Lockheed Martin isn’t sitting on its hands while naysayers scream that manned jets are dead; the company is hard at work turning the F-35 into a battlefield quarterback that commands and partners with unmanned systems using advanced AI and sensor fusion. That’s exactly the direction Lockheed is pitching — keep the pilot in the loop, but multiply his power with autonomous wingmen and real-time data sharing to dominate future battlespaces. This is smart, pragmatic modernization that protects American lives while keeping our edge over rivals.

Meanwhile, the celebrity critique machine is in overdrive. Elon Musk publicly dismissed the F-35 as obsolete, calling the program a costly mistake and arguing drones make manned fighters unnecessary, a talking point the Trump administration’s DOGE efficiency push has amplified. Conservatives should welcome scrutiny of waste, but we should not sacrifice capability or the industrial base on the altar of headline-grabbing tech utopianism.

Let’s be clear about who and what are at stake: the F-35 program supports tens of thousands of American jobs and billions of dollars in local economic activity, especially in places like Fort Worth where the jets are assembled. These are not abstract contractor line items — they are hardworking Americans building the tools that keep this country safe and deter aggression. Any reform that threatens those jobs without a concrete, tested replacement for the F-35’s unique combination of stealth, sensors, and interoperability is reckless.

At the same time, Lockheed is moving. Skunk Works’ new Vectis stealthy drone and other loyal-wingman concepts show the company knows the future is manned-unmanned teaming, not a polarizing bet on either manned jets or pure drone nirvana. This is the right kind of evolution: adapt the system, don’t blow it up and start over in a way that leaves gaps in our defenses. If Washington wants savings, fund smart modernization that preserves capability and American industrial strength.

Reality bites where the politics and procurement collide: Lockheed has faced growing competition, program hiccups, and congressional pressure that have led to scaled-back orders and tighter program timelines. That’s why the company’s pivot toward integrated drone teaming isn’t just innovation theater — it’s an essential commercial and national-security strategy to keep the program attractive and effective. But innovation must be paired with sustained procurement and clear policy, not Twitter hot takes or budget theater.

The Trump administration’s DOGE effort promises efficiency, and some of its reforms could weed out genuine waste; yet handing the future of defense policy to celebrity-led cost-cutting without full regard for readiness risks hollowing out America’s deterrent. If DOGE identifies savings, fine — funnel those savings back into modernization, maintenance, and the workforce that keeps jets flying and wars from happening. American security deserves hard-headed reforms, not ideological purity tests that confuse austerity with strength.

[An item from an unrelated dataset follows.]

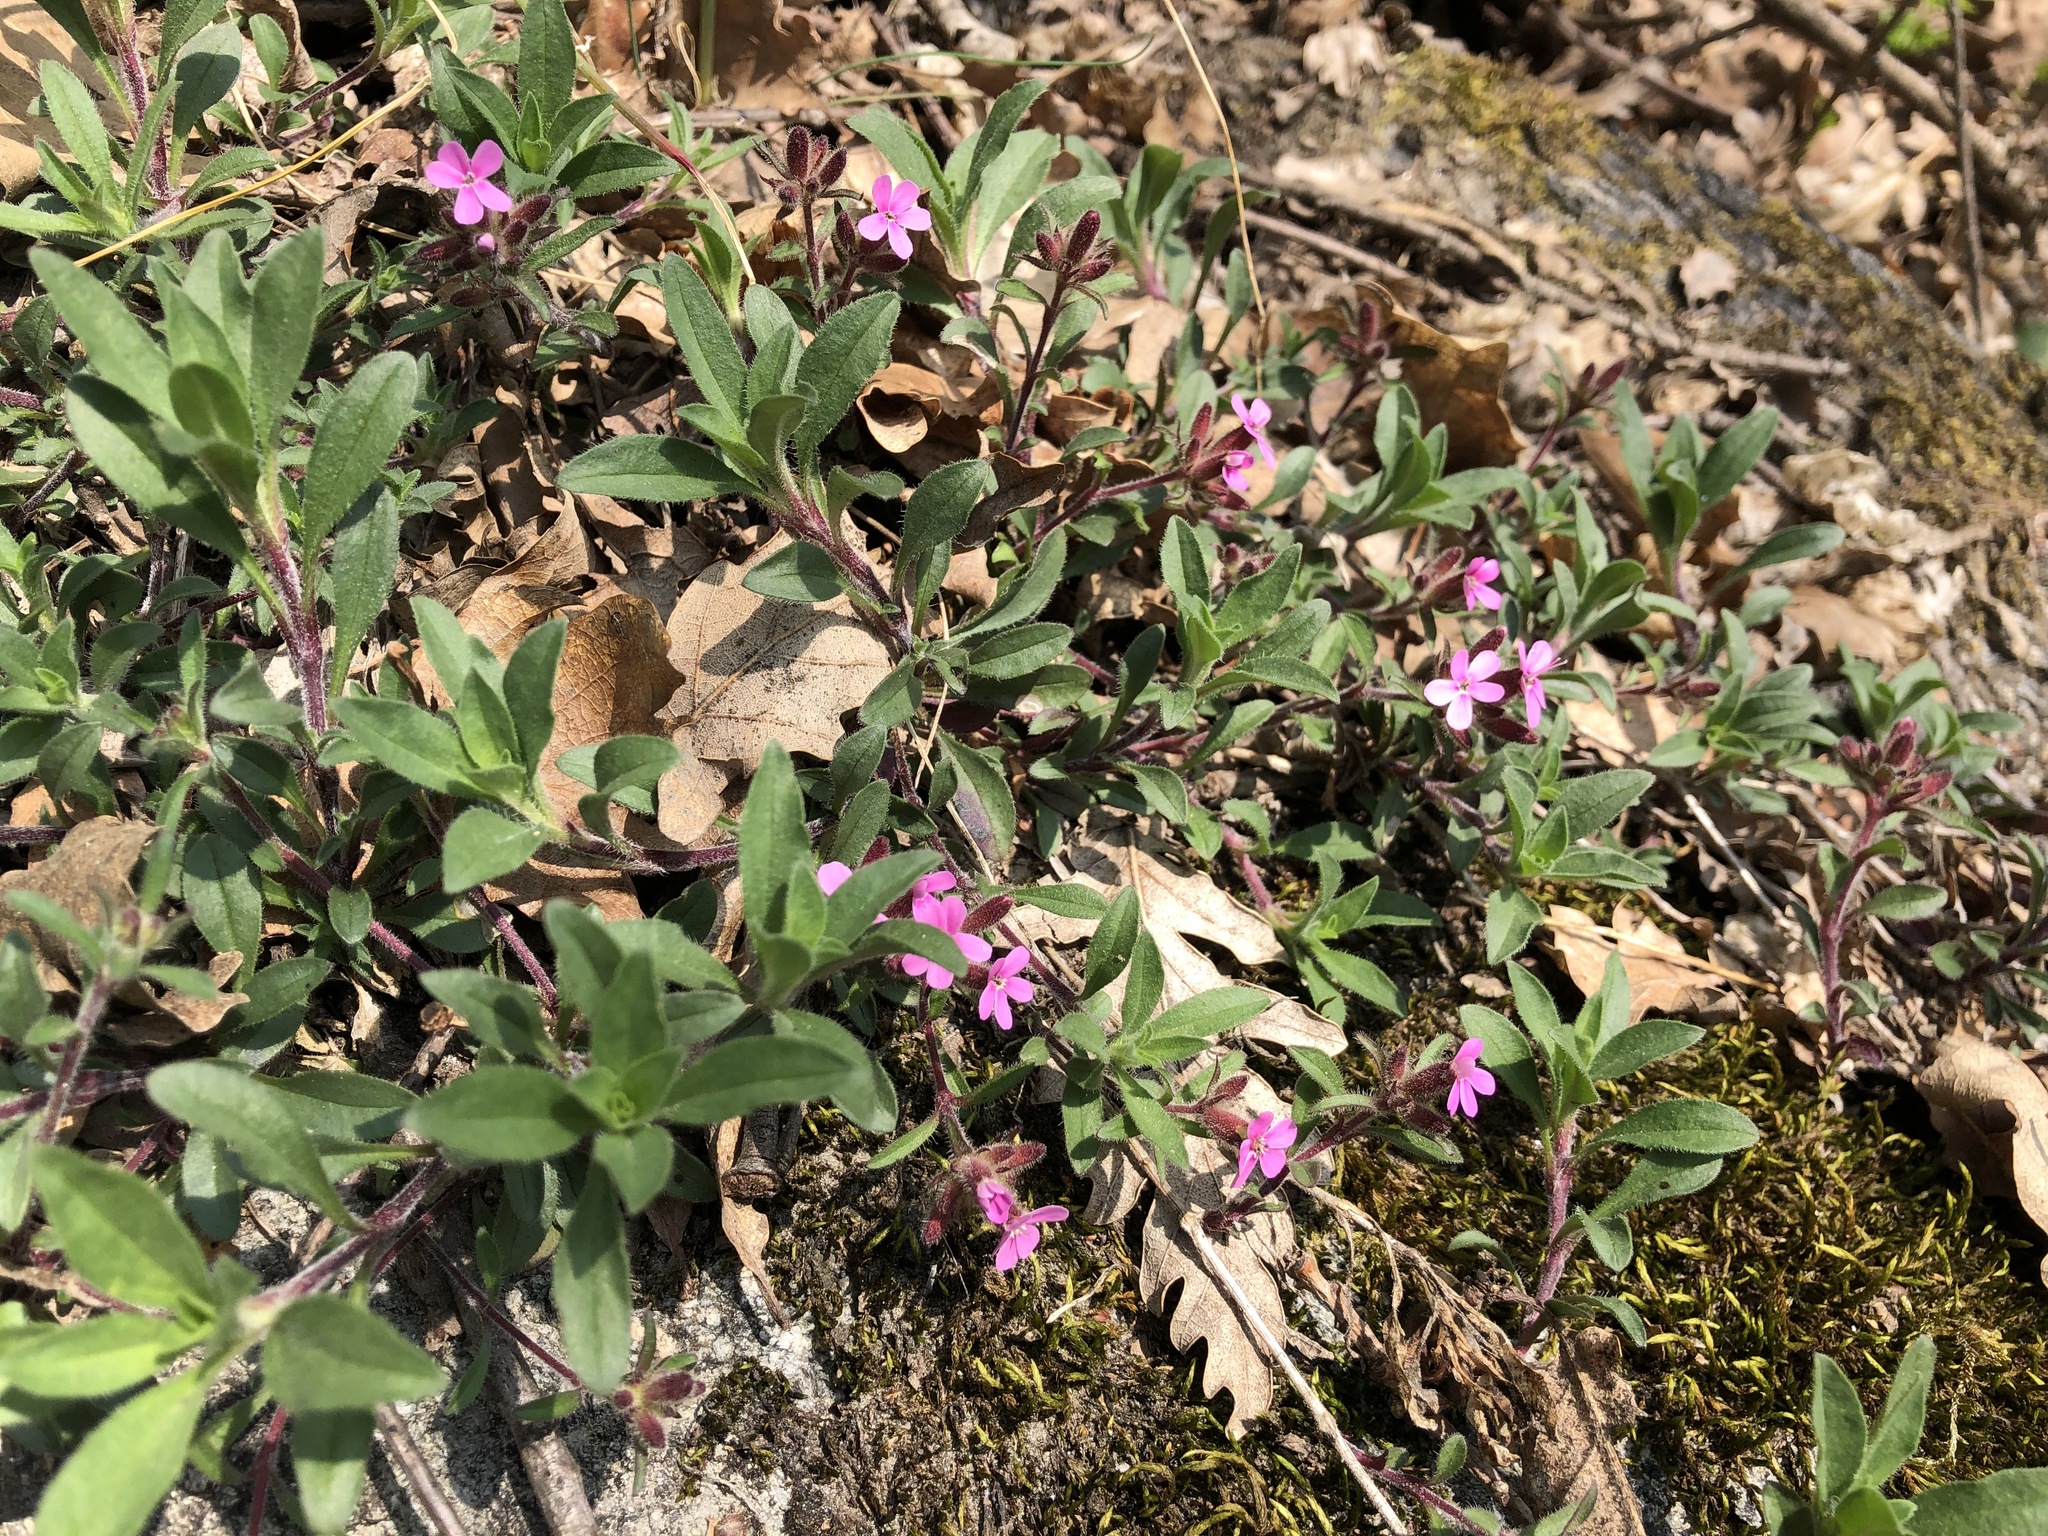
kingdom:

Patriots should cheer Lockheed’s technical strides while demanding responsible stewardship from Washington. We can and should squeeze waste, hold contractors and bureaucrats accountable, and still back the men and women who design, build, and maintain the platforms that deter our enemies. Political grandstanding and social-media pronouncements won’t replace the industrial muscle that keeps America free; smart, well-funded modernization and respect for the defense workforce will.